Machete Kills begins with a fake coming attractions reel that showcases another sequel, Machete Kills Space. The over-the-top trailer, presented in ultra-grainy, heavily-spliced fashion, made me roll my eyes. You may recall that Machete began as just such a fake trailer in the movie Grindhouse. Then director Robert Rodriguez decided to turn it into a real film. It was a funny joke once, but by now, it's completely played out. Like a party guest who just won't leave, Machete has worn out his welcome, and it's time for him to make like a tree and get out of here, as Biff from Back to the Future would say.

Danny Trejo returns as Machete. This time, the President of the United States (Charlie Sheen, credited under his birth name of Carlos Estevez) asks him to team up with a beauty pageant contestant (Amber Heard) to stop a Mexican revolutionary (Demian Bichir) with split personality disorder. Machete tracks the guy down, only to learn that his heart is hooked up to an arms system. If his heart stops beating, missiles will be launched at Washington, D.C. The only way to prevent this from happening is to find the madman behind the whole cockamamie scheme. He is Voz (Mel Gibson), a megalomaniacal arms dealer. Meanwhile, a host of people are trying to kill Machete, including a madam with a Gatling gun brassiere (Sofia Vergara) and a mercenary known as the Chameleon (Lady Gaga). Michelle Rodriguez also returns to the series as taco truck driver/freedom fighter Luz, who again helps Machete at a critical moment.

From its opening seconds, Machete Kills feels late to the party. The whole spoofing of grindhouse exploitation flicks has, by now, been done to death, in everything from Grindhouse to Piranha 3D to Hobo With a Shotgun. If there's anything new to do with that idea, this movie doesn't find it. We've seen the simulated scratches on the print, the mocking of low-budget aesthetics, and the ridiculously over-the-top action sequences before. They've lost their punch, at least when presented as lackadaisically as they are here. Even an admirably diverse and kooky cast can't pump new life into them.
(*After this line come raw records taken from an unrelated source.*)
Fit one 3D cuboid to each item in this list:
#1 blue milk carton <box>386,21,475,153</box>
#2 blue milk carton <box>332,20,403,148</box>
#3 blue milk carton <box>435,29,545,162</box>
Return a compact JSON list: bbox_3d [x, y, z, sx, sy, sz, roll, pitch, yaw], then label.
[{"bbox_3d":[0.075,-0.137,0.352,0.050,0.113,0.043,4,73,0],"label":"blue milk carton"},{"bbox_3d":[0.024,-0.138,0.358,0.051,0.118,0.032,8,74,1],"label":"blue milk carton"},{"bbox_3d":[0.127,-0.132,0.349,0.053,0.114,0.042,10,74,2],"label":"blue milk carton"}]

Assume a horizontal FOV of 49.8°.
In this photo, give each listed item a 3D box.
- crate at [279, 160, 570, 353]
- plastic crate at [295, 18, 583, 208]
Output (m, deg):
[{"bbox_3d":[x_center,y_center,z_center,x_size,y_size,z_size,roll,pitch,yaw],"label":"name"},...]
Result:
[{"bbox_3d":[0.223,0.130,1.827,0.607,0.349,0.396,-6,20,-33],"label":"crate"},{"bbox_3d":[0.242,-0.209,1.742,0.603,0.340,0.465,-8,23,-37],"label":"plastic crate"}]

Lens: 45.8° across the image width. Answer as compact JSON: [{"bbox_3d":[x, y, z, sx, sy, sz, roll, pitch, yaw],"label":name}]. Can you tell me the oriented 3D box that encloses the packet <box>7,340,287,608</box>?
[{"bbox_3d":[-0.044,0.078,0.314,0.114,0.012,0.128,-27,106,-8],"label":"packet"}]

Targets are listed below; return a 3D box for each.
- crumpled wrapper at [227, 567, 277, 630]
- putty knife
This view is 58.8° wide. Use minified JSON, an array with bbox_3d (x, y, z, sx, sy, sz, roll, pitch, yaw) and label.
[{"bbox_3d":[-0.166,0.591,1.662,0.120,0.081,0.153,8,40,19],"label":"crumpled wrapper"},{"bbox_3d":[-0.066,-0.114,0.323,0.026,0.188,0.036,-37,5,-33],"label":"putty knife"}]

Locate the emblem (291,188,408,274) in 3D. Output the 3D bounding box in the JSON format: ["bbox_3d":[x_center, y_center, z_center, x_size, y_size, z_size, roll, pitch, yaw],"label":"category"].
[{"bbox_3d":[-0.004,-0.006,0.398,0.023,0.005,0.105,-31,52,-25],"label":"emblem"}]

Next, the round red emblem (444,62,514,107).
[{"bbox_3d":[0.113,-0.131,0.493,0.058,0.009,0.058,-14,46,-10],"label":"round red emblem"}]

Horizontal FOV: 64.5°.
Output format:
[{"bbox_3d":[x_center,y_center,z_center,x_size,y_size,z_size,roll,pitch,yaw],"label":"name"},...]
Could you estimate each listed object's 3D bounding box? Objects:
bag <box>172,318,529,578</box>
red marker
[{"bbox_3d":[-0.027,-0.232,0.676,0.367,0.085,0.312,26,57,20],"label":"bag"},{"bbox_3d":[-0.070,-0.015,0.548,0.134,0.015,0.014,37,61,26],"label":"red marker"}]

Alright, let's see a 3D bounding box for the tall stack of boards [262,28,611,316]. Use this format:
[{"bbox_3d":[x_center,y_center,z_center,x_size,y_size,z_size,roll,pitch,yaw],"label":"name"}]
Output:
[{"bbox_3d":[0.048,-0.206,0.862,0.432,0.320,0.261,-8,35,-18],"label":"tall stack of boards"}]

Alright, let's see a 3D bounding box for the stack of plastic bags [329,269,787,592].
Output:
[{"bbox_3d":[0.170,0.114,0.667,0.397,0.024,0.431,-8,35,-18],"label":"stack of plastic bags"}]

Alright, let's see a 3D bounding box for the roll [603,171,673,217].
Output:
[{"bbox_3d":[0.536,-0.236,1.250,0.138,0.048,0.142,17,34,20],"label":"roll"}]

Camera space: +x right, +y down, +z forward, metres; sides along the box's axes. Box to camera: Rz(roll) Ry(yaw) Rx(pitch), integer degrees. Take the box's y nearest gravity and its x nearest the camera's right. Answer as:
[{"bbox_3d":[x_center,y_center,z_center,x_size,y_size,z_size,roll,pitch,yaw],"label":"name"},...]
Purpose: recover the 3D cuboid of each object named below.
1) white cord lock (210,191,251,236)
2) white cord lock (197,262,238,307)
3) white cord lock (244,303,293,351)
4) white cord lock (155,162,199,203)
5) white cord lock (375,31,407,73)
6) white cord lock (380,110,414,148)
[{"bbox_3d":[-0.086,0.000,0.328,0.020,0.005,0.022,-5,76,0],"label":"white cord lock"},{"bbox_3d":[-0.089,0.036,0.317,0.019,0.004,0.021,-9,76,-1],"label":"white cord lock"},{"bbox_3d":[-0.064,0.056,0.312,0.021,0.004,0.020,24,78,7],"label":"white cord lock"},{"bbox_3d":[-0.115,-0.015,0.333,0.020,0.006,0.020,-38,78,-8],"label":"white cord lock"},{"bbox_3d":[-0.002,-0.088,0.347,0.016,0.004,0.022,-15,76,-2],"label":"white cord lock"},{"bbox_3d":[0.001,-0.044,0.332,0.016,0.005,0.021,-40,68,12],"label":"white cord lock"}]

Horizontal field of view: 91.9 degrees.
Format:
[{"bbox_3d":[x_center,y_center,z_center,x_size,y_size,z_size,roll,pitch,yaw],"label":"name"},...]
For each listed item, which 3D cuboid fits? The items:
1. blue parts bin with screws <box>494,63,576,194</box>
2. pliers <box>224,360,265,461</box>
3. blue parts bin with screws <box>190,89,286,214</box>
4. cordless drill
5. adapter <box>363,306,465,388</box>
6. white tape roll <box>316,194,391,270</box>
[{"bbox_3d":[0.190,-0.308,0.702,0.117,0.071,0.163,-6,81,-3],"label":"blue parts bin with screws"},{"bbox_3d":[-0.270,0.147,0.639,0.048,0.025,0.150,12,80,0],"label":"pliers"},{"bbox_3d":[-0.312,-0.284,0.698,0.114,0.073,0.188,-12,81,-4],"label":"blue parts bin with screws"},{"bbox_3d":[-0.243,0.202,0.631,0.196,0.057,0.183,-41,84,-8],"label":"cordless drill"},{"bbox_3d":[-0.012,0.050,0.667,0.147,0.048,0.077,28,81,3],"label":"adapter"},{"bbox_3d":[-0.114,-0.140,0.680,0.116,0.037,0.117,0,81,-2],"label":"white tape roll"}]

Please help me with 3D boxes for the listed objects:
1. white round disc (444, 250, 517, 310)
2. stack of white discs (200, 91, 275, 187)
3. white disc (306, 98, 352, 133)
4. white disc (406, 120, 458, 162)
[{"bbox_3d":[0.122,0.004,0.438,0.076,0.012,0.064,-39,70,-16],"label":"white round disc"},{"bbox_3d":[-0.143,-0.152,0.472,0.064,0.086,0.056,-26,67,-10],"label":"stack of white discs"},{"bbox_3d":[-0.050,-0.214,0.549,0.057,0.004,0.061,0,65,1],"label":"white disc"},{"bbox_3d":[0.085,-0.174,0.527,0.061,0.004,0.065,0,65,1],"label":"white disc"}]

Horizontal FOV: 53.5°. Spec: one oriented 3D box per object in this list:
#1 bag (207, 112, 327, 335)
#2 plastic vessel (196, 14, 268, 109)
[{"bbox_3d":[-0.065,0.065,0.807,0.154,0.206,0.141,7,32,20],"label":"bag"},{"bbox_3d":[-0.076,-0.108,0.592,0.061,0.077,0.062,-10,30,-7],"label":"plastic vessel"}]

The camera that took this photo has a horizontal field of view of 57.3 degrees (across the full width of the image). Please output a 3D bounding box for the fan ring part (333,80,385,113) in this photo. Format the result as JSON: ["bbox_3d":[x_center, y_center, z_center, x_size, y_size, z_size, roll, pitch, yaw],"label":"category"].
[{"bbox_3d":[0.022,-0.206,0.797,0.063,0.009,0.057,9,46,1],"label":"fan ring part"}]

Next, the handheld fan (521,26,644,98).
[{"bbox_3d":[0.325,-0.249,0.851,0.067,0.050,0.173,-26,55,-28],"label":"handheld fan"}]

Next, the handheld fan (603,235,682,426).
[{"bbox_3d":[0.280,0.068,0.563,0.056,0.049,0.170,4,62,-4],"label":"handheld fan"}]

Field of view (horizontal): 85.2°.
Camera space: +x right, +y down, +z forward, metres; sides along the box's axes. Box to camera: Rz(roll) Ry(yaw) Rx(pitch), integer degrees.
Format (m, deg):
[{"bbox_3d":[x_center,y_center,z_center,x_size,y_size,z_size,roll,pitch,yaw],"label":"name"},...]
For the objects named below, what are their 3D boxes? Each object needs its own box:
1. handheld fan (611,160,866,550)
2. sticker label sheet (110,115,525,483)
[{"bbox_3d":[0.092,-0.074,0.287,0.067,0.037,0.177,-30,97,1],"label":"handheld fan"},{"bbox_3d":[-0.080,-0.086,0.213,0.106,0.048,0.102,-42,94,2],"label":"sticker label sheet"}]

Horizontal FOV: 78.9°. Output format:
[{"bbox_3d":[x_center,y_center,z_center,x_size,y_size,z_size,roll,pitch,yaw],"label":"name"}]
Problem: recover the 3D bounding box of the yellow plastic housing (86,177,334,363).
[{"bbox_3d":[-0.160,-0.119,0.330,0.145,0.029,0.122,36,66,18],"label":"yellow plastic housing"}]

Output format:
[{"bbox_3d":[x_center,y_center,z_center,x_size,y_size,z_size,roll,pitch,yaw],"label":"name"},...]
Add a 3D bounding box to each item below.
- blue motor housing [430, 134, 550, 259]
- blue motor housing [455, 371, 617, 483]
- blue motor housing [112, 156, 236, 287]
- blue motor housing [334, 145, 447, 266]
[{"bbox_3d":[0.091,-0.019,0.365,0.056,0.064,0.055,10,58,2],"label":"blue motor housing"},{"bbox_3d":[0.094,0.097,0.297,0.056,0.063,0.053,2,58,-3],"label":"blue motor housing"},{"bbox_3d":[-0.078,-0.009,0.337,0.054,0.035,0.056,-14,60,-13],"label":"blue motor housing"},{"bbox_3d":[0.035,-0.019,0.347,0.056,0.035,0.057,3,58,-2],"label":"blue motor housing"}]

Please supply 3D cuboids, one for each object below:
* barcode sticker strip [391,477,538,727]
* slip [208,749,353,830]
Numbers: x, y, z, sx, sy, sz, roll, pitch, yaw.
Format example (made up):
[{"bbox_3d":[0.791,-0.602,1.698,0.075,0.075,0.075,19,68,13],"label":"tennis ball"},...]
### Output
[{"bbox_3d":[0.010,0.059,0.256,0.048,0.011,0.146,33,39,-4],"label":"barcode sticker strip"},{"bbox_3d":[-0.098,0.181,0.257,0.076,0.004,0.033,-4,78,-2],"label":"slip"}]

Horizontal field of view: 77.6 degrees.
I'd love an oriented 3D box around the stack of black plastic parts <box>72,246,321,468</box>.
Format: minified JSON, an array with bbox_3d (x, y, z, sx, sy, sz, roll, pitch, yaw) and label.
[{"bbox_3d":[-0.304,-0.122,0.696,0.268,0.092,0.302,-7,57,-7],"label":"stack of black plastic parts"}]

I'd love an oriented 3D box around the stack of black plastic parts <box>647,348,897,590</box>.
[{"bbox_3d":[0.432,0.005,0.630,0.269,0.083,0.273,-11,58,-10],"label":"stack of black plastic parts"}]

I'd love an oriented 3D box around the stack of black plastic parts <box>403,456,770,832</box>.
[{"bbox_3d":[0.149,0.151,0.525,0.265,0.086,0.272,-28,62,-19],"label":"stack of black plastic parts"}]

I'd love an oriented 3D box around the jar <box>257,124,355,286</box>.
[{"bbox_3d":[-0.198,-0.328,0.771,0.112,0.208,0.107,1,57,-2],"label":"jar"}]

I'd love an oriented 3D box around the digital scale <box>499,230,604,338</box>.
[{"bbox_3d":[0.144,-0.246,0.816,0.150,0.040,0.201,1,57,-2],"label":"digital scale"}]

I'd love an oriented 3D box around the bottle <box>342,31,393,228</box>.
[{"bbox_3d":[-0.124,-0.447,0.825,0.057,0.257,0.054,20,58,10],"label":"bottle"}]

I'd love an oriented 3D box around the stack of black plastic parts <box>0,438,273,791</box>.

Had it been released six years ago, Machete Kills still wouldn't have played any better. It is, bottom line, a badly made movie. The plot is all over the map, constantly introducing new characters who barely tie into the already-existing characters, and so half-baked that it becomes impossible to follow. (In fairness, I may have also mentally checked out at some point.) Director Rodriguez additionally gets caught in the trap of trying to have his cake and eat it, too. In spots, Machete Kills seems to want to be taken seriously as an action picture. Then it turns around and does something completely absurd like flashing an on-screen notice to put on 3D glasses, even though the film is not in 3D - as though it's going strictly for zany Airplane!-style comedy. None of it works. The action is familiar, the comedy unfunny.

Machete Kills closes exactly as it began with a preview of Machete Kills Space. There's our boy Machete in a spaceship, stuck in the middle of a Star Wars parody. It was here that I realized something very depressing. The fake preview, which made me roll my eyes at the start, was actually the wittiest, most entertaining part of the movie. Machete does, indeed, kill. This time around, he also sucks.

( out of four)

Machete Kills is rated R for strong bloody violence throughout, language and some sexual content. The running time is 1 hour and 47 minutes.